Viewed in this light, wouldn’t you fight for access to the first button? In effect, the left has simply switched the labels both systems truly deserve. That’s the essence of virtue signaling. It doesn’t matter whether a proposal actually solves the problem so long as the proposal is delivered with a sufficiently emotive speech about the problem.

The protesters in Hong Kong aren’t just fighting for their own freedom. Hong Kong is perhaps the last island of market freedom in the world. We should be demanding our own leaders adopt lower and simpler taxes, fewer and simpler regulations, and less intervention in all of the voluntary transactions that solve everyday problems.

Hong Kong’s fight to preserve its freedom has come at a cost. The police have been brutal, leading the protesters to demand an investigation. As I write this, news broke that the Chinese have acceded to the protesters’ first demand, to withdraw the extradition bill that is credited with sparking the protests at the outset. Not good enough, protesters insist. As The New York Times noted, the list of protester demands “has grown to include an independent investigation into the police response, amnesty for arrested protesters and direct elections for all lawmakers and the chief executive.”

Speaking of The New York Times, why are its relatively underpaid journalists and opinion-makers content to tolerate crime and homelessness in their increasingly dirty and dangerous city? Forget virtue signaling and try some actual virtue. These influencers live with the awful consequences that left-wing policies provide. If they truly cared about their fellow citizens more than sucking up to the faux virtue of the American oligarchy, they would help re-label the buttons.

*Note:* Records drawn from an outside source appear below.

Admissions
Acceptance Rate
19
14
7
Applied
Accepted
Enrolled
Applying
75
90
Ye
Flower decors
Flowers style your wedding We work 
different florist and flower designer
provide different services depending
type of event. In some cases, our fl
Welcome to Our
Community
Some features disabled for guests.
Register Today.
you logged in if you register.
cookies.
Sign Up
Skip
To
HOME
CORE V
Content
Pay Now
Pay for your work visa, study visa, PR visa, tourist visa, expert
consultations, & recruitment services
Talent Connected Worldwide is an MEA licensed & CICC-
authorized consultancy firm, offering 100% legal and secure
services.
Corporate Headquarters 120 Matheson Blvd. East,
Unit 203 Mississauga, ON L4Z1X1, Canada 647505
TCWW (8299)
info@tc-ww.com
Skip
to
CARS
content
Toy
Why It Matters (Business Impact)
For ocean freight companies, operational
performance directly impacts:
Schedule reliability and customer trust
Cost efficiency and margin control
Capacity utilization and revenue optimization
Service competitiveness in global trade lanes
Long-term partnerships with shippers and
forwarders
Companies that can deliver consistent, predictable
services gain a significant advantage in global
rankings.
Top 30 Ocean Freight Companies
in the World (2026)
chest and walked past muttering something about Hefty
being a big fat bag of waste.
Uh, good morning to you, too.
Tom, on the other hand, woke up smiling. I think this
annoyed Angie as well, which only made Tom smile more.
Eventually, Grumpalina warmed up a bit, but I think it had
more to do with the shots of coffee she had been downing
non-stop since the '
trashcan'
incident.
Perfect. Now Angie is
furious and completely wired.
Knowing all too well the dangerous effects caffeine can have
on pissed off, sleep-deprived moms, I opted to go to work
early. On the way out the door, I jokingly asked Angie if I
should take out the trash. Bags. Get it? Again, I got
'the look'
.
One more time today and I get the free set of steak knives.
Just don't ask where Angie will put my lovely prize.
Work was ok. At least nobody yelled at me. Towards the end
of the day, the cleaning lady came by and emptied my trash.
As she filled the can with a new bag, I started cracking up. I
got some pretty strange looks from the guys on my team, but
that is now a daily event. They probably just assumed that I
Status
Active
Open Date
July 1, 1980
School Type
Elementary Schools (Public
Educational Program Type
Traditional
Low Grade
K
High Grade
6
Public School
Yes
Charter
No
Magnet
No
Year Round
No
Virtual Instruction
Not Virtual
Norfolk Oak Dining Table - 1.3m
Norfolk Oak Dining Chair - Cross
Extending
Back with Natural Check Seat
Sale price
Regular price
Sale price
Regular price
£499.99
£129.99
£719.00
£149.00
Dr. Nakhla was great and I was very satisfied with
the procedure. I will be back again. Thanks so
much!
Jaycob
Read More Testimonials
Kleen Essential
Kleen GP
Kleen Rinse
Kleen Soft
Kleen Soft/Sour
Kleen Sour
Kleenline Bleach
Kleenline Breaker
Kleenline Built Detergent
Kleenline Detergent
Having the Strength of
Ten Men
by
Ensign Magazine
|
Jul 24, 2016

Think of all the misery that could be avoided if the Hong Kong freedom revolution spread to our beleaguered American cities. New York Times columnist Nicholas Kristof recently wrote, “My heart is with the protesters. … So it’s impossible not to be inspired by up to two million brave Hong Kongers marching to gain rights that are taken for granted in so much of the world.”

Is he inspired enough to demand market freedoms in New York? He will if he truly cares more about the homeless than being invited to swanky cocktail parties by the “virtuous” elite.